[DATA SHOWN Boundary: Start]

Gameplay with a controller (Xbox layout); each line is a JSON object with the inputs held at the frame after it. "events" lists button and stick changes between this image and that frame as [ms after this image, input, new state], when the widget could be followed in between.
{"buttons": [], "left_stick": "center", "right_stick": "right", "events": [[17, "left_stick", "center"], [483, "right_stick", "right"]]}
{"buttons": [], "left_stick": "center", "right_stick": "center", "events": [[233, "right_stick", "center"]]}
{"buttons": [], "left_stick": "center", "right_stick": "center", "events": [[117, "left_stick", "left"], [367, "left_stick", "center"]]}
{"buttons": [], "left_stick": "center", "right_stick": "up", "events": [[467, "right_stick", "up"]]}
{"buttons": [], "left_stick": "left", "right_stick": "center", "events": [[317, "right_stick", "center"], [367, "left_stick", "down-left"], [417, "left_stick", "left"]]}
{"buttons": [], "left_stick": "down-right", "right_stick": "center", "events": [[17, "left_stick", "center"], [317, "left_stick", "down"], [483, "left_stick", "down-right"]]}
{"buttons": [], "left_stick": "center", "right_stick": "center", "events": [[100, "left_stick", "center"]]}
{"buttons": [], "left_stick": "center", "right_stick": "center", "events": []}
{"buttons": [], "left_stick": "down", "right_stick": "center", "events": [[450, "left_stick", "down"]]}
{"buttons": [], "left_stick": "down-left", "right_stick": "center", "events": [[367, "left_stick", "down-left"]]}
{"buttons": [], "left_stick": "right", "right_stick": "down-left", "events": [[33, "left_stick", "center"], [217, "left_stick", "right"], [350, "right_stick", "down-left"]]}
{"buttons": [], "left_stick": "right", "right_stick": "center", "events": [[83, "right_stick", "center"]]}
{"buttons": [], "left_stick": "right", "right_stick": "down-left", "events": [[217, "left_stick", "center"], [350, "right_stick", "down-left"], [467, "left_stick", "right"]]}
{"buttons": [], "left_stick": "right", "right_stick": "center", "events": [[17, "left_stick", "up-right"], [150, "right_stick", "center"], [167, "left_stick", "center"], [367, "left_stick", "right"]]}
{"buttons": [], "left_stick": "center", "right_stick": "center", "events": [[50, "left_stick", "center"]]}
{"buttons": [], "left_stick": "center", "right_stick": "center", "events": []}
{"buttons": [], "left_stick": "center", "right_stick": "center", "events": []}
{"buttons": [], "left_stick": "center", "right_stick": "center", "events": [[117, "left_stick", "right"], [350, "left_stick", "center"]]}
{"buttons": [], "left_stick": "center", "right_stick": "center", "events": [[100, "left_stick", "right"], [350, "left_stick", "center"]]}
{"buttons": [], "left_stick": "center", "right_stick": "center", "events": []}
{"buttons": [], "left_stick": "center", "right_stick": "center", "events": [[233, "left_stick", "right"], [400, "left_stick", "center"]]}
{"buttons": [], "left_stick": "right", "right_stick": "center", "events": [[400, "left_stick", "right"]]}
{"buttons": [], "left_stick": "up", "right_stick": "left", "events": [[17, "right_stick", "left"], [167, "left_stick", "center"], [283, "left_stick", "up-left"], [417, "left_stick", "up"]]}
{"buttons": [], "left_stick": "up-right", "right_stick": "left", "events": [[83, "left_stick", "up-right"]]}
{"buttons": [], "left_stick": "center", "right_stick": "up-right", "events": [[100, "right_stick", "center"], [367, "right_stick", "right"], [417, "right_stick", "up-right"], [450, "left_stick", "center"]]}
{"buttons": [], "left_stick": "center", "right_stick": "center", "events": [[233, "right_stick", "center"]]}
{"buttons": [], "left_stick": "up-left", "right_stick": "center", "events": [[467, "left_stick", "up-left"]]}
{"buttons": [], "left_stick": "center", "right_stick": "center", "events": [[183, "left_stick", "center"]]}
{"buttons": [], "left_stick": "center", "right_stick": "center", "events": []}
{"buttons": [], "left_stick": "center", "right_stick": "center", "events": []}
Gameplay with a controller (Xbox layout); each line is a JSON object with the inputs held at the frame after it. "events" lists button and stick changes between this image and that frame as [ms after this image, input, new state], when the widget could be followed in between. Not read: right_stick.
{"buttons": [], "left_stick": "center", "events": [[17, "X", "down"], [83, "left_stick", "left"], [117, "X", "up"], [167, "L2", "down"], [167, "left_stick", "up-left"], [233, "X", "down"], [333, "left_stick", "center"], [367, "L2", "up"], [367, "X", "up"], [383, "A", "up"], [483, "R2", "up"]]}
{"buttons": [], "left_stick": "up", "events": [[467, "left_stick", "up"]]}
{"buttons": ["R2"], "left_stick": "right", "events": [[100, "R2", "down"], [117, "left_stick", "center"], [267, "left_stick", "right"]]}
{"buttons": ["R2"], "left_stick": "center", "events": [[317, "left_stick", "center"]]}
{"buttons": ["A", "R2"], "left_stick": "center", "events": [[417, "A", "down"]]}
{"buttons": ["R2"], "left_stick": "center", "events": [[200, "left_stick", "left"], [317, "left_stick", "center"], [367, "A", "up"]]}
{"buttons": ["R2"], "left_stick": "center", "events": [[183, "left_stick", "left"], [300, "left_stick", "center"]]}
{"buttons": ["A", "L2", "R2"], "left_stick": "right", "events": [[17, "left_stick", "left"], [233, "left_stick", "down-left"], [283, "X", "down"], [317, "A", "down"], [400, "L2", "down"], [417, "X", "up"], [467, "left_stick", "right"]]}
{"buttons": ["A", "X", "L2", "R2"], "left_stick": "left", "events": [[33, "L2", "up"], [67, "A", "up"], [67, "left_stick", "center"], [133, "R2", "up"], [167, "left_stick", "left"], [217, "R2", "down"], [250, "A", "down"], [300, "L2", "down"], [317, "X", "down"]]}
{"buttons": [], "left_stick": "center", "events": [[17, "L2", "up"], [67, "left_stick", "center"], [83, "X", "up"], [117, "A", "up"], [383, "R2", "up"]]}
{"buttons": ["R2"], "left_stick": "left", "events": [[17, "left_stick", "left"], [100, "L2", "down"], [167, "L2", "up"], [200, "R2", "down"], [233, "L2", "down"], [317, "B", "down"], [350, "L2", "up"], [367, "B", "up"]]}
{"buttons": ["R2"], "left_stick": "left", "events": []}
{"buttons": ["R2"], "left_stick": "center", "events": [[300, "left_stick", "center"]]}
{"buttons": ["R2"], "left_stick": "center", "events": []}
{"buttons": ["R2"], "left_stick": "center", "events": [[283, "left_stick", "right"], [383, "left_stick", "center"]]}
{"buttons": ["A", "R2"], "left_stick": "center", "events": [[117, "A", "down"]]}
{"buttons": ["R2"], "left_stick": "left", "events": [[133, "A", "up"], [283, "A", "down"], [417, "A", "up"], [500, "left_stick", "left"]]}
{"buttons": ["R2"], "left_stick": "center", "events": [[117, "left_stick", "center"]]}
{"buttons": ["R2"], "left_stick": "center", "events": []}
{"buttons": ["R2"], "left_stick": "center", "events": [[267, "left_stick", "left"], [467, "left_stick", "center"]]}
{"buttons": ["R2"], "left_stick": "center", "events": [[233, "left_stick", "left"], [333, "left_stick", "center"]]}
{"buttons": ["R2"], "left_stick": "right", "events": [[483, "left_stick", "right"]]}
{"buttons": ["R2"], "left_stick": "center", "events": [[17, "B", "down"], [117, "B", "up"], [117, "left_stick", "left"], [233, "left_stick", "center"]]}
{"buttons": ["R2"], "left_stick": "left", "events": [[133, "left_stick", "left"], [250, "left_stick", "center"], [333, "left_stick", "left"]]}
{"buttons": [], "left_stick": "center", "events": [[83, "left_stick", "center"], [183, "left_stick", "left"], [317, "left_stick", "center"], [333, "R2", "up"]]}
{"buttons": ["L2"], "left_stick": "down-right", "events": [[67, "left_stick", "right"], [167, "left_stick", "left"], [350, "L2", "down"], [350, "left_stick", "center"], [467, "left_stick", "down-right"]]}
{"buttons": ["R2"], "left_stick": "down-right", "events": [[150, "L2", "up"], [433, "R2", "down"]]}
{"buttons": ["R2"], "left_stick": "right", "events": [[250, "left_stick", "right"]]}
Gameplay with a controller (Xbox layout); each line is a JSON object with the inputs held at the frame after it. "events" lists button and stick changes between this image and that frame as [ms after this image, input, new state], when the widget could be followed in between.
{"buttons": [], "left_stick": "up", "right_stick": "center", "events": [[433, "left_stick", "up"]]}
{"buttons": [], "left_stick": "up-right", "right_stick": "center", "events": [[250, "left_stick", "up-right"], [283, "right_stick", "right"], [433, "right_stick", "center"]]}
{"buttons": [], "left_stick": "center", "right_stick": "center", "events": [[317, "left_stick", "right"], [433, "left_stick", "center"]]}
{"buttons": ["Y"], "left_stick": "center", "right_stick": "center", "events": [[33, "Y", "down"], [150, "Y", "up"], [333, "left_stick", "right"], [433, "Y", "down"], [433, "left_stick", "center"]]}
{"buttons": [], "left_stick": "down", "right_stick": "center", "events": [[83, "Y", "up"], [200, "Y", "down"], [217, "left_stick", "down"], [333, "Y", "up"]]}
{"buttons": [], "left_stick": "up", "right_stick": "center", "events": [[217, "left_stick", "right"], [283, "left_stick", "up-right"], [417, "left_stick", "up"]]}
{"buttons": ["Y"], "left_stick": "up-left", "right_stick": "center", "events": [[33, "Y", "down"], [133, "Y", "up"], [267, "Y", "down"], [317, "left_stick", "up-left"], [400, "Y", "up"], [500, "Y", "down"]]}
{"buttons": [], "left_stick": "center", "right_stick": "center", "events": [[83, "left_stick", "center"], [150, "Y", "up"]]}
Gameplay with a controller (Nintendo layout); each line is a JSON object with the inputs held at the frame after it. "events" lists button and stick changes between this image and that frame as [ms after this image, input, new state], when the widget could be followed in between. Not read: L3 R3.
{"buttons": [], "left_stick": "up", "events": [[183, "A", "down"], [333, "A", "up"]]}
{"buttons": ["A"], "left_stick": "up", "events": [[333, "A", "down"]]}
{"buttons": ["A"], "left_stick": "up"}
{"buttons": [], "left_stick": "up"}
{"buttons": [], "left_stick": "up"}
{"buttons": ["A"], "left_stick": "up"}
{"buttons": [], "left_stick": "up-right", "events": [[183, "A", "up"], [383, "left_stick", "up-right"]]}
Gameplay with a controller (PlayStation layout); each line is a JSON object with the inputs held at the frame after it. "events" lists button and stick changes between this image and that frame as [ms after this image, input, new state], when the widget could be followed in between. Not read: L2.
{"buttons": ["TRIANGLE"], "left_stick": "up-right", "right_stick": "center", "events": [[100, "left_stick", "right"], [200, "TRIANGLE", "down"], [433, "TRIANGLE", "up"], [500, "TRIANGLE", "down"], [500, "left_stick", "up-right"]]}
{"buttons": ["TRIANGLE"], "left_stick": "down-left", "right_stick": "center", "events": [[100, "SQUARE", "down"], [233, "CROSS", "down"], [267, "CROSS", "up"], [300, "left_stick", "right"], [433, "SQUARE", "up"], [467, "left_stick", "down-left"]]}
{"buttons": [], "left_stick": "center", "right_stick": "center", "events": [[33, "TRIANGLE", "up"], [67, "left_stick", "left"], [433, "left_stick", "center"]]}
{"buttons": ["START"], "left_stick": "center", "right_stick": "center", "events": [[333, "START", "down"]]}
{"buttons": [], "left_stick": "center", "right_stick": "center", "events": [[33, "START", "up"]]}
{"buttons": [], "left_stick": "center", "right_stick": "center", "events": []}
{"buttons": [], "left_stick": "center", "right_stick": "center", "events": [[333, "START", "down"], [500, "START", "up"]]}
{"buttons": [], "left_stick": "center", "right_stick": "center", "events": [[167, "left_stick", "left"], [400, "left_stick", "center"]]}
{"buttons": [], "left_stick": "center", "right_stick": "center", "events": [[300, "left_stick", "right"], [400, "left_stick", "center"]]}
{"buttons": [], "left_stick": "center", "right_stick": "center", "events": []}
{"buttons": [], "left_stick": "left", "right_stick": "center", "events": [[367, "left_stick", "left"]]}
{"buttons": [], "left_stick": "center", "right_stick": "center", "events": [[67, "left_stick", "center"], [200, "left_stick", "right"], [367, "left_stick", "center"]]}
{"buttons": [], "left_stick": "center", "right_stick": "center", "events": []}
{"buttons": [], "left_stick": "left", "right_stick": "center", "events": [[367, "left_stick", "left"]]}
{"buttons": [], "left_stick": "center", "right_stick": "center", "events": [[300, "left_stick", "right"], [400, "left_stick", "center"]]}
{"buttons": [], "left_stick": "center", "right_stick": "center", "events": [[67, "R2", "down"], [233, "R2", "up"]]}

[DATA SHOWN Boundary: End]

— DESCRIPTION OF THE TASK —
Show every line in the entries where the string "read" occurs.

— ANSWER SECTION —
Gameplay with a controller (Xbox layout); each line is a JSON object with the inputs held at the frame after it. "events" lists button and stick changes between this image and that frame as [ms after this image, input, new state], when the widget could be followed in between. Not read: right_stick.
Gameplay with a controller (Nintendo layout); each line is a JSON object with the inputs held at the frame after it. "events" lists button and stick changes between this image and that frame as [ms after this image, input, new state], when the widget could be followed in between. Not read: L3 R3.
Gameplay with a controller (PlayStation layout); each line is a JSON object with the inputs held at the frame after it. "events" lists button and stick changes between this image and that frame as [ms after this image, input, new state], when the widget could be followed in between. Not read: L2.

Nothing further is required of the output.